The Value of IP in Fashion/Retail Insolvencies
A strong brand creates a competitive edge; such a brand will often enhance consumer loyalty, not only because of the products offered, but also because of the name on the label. While a brand may have a strong customer base, in today’s climate it, unfortunately, does not mean that the business has enough financial security to withstand the struggles faced by the declining traditional bricks and mortar shopping in the United Kingdom or the global COVID-19 pandemic. In the first six months of 2020, more bricks and mortar retailers went into administration in the United Kingdom, compared with the whole of 2019. With the sad reality that many brands are facing financial struggles, it is important to consider the value of a brand’s intellectual property (IP) when such brands are facing insolvency.
A brand’s IP can be made up of registered trademarks, the associated goodwill with those marks, designs (registered and unregistered), copyright and trade secrets, to name just a few. The IP is how consumers identify one product from another. The value of a brand is likely to have huge appeal for anyone looking to step in and purchase a company going through administration, especially when it comes to fashion. Particularly where a brand has a strong reputation, it can often continue to thrive after going through the insolvency process. Many brands have ceased trading in retail units following administration but have adapted to create or maintain a strong online presence.
Many UK businesses have followed suit and this year have announced (following administration) that they are closing all of their bricks and mortar shops and will only continue to trade online. Such brands include the prestigious footwear company, Oliver Sweeney; TM Lewin, the 120-year-old British formal menswear brand; Antler, the luxury luggage company originally founded in 1914; and the retro fashion chain, Cath Kidston.
The timeline of buying a company that is in administration, and, therefore, the opportunity (if any) to carry out due diligence, is considerably shorter than the usual acquisition process. Additionally, any information provided by the administrators cannot be relied on, and no warranties or indemnities will typically be given. A buyer should, therefore, consider undertaking its own searches into the assets of a company. In relation to the IP, the following (at a minimum) should be considered:
Identify the IP — what IP does the brand have? Does the brand have registered trademarks (words/logos), designs protected by copyright or perhaps a registration, the ‘get-up’ of its websites or stores, or any potential databases such as customers or suppliers?
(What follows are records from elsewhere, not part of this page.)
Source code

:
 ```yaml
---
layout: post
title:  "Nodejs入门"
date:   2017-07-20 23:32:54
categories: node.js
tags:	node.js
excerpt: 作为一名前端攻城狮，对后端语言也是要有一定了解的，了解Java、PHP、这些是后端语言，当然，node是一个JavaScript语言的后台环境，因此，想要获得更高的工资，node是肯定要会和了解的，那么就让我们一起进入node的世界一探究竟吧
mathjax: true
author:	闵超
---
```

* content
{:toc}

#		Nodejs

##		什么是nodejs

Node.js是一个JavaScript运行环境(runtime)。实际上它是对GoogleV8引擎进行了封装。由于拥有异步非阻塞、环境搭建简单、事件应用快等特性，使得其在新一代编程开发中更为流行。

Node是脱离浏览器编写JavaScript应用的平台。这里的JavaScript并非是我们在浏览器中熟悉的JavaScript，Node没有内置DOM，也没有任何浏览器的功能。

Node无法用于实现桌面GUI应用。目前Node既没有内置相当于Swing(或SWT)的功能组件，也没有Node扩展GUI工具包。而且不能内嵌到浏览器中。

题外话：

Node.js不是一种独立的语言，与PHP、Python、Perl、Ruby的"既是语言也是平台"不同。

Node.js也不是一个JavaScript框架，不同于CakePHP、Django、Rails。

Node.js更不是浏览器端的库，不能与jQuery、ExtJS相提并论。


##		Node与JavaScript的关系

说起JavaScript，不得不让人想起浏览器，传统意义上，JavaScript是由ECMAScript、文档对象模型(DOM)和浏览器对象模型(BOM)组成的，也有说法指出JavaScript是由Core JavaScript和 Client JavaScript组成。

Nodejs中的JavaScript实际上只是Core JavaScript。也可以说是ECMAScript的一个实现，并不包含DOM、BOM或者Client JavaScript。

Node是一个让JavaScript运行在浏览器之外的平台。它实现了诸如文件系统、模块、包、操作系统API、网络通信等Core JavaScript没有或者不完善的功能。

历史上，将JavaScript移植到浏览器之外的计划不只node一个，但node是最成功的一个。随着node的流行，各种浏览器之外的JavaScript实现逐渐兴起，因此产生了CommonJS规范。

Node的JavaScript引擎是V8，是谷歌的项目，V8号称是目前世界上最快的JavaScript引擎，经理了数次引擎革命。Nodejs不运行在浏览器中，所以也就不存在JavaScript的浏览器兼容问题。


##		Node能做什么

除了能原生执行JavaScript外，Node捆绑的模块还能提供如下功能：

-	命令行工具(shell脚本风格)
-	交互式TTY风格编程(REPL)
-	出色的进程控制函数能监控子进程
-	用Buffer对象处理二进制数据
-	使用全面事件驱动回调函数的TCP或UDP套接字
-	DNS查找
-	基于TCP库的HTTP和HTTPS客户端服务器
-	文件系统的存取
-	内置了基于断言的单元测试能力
Ownership — it is important to consider whether the IP ownership sits with the correct party to ensure it will be validly transferred following completion of the acquisition. Any registrations should be in the name of the business, not an individual employee or contractor. If there are any discrepancies in ownership, steps should be taken to ensure a valid assignment could be put in place.
Is it valid — for any registered IP, a buyer should ensure the registrations have been renewed, as required, and subsist. For any unregistered rights such as copyright or designs, if possible, calculations should be made as to when the expiration dates might arise. For copyright, protection ends at the end of the calendar year following 70 years after the author’s death and for unregistered designs, protection ends a maximum of 15 years after the first creation.
For those brands facing financial difficulty, the importance of validly holding IP assets cannot be understated. Having IP correctly and validly held could help in uncertain times when financial assistance may be needed, particularly where the brand is of interest to bankruptcy bidders.
Tegan Miller-McCormack, a trainee solicitor in the Mergers & Acquisitions/Private Equity practice, contributed to this article.